Perante este cenário, cabe aos orgãos de governo próprio dos Açores e a outros responsáveis açorianos, um papel relevante na descoberta de novas vias de progresso e desenvolvimento para as populações destas nove ilhas.
A crise económica e social que abala a União Europeia dos 27, não será ultrapassada pela alternância das viragens à direita ou à esquerda, enquanto se mantiver o atual paradigma económico e financeiro que levou à bancarrota alguns países, mais por culpa dos donos do capital, os quais, sem escrúpulos nem regras, acumulam, impunemente, fortunas fabulosas.
Os Açores devem encontrar vias diferentes de desenvolvimento. A economia do futuro assentará no ambiente, nas energias renováveis e na proteção da natureza; na ZEE e nas enormes potencialidades dos fundos marinhos; na aposta na agricultura biológica; na economia da saúde, do bem-estar e dos tempos livres; na localização geo-estratética do arquipélago no apoio às tecnologias da informação e comunicação; e numa aposta forte na formação profissional e técnica dos trabalhadores para desenvolver estas áreas.

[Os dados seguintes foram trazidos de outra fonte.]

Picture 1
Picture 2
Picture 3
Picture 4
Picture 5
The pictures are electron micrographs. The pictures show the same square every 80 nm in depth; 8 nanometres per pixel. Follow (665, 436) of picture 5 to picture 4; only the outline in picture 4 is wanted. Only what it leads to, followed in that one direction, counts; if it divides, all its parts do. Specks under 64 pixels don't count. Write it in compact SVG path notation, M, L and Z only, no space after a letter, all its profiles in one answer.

À Universidade dos Açores está reservado um papel fulcral e determinante na investigação e conceção de projetos criativos e inovadores que envolvam empresários e investidores.
Não há tempo a perder.
Os açorianos têm na sua matriz genética um dinamismo que os levou a construir novas pátrias além-mar, sem passagem de regresso.
Chegou a hora de ficar e de chamar os que partiram para construirmos aqui uma nova ordem económica, configurada com a dimensão das ilhas, do mar, do ambiente e da beleza que nos distingue.
Este é um projeto consistente e com futuro.